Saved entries
__________

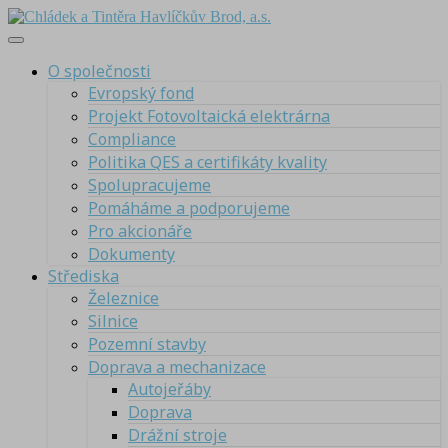
O společnosti
Evropský fond
Projekt Fotovoltaická elektrárna
Compliance
Politika QES a certifikáty kvality
Spolupracujeme
Pomáháme a podporujeme
Pro akcionáře
Dokumenty
Střediska
Železnice
Silnice
Pozemní stavby
Doprava a mechanizace
Autojeřáby
Doprava
Drážní stroje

__________

#### Task details
Please repeat each record exactly and keep every picture out of the copy.

#### The answer
O společnosti
Evropský fond
Projekt Fotovoltaická elektrárna
Compliance
Politika QES a certifikáty kvality
Spolupracujeme
Pomáháme a podporujeme
Pro akcionáře
Dokumenty
Střediska
Železnice
Silnice
Pozemní stavby
Doprava a mechanizace
Autojeřáby
Doprava
Drážní stroje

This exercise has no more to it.